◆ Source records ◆
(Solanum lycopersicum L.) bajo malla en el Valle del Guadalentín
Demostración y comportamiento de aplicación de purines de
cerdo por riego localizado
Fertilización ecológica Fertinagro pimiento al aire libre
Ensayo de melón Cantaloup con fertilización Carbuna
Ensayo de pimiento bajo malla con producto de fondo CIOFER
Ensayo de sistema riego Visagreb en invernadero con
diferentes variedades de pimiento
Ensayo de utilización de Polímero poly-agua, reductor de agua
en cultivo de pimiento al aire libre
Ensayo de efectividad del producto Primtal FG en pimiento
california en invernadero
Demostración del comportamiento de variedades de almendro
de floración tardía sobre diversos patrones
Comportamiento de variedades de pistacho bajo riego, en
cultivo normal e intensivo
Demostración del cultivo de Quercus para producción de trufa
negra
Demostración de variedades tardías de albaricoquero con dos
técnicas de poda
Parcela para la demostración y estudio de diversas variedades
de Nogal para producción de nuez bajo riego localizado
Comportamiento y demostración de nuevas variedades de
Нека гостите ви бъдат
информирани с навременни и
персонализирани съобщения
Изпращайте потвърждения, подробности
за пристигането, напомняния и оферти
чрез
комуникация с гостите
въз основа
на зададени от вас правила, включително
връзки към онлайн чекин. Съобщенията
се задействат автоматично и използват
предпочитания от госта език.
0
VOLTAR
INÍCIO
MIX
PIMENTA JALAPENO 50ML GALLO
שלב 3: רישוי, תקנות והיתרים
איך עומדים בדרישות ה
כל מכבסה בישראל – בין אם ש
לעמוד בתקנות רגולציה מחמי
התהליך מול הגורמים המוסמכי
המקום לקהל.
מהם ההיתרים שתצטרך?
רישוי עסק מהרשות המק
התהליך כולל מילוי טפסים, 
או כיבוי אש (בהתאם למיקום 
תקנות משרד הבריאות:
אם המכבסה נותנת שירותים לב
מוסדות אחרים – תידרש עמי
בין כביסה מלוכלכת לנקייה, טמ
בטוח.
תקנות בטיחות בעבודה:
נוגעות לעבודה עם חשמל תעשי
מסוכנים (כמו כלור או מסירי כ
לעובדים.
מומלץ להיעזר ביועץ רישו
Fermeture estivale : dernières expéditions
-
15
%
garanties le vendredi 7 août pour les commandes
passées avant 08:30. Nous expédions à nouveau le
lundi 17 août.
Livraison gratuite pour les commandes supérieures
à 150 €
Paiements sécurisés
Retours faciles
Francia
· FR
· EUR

◆ Problem requirements ◆
A faithful, word-for-word copy of the data is the expected answer.

◆ Exercise response ◆
(Solanum lycopersicum L.) bajo malla en el Valle del Guadalentín
Demostración y comportamiento de aplicación de purines de
cerdo por riego localizado
Fertilización ecológica Fertinagro pimiento al aire libre
Ensayo de melón Cantaloup con fertilización Carbuna
Ensayo de pimiento bajo malla con producto de fondo CIOFER
Ensayo de sistema riego Visagreb en invernadero con
diferentes variedades de pimiento
Ensayo de utilización de Polímero poly-agua, reductor de agua
en cultivo de pimiento al aire libre
Ensayo de efectividad del producto Primtal FG en pimiento
california en invernadero
Demostración del comportamiento de variedades de almendro
de floración tardía sobre diversos patrones
Comportamiento de variedades de pistacho bajo riego, en
cultivo normal e intensivo
Demostración del cultivo de Quercus para producción de trufa
negra
Demostración de variedades tardías de albaricoquero con dos
técnicas de poda
Parcela para la demostración y estudio de diversas variedades
de Nogal para producción de nuez bajo riego localizado
Comportamiento y demostración de nuevas variedades de
Нека гостите ви бъдат
информирани с навременни и
персонализирани съобщения
Изпращайте потвърждения, подробности
за пристигането, напомняния и оферти
чрез
комуникация с гостите
въз основа
на зададени от вас правила, включително
връзки към онлайн чекин. Съобщенията
се задействат автоматично и използват
предпочитания от госта език.
0
VOLTAR
INÍCIO
MIX
PIMENTA JALAPENO 50ML GALLO
שלב 3: רישוי, תקנות והיתרים
איך עומדים בדרישות ה
כל מכבסה בישראל – בין אם ש
לעמוד בתקנות רגולציה מחמי
התהליך מול הגורמים המוסמכי
המקום לקהל.
מהם ההיתרים שתצטרך?
רישוי עסק מהרשות המק
התהליך כולל מילוי טפסים, 
או כיבוי אש (בהתאם למיקום 
תקנות משרד הבריאות:
אם המכבסה נותנת שירותים לב
מוסדות אחרים – תידרש עמי
בין כביסה מלוכלכת לנקייה, טמ
בטוח.
תקנות בטיחות בעבודה:
נוגעות לעבודה עם חשמל תעשי
מסוכנים (כמו כלור או מסירי כ
לעובדים.
מומלץ להיעזר ביועץ רישו
Fermeture estivale : dernières expéditions
-
15
%
garanties le vendredi 7 août pour les commandes
passées avant 08:30. Nous expédions à nouveau le
lundi 17 août.
Livraison gratuite pour les commandes supérieures
à 150 €
Paiements sécurisés
Retours faciles
Francia
· FR
· EUR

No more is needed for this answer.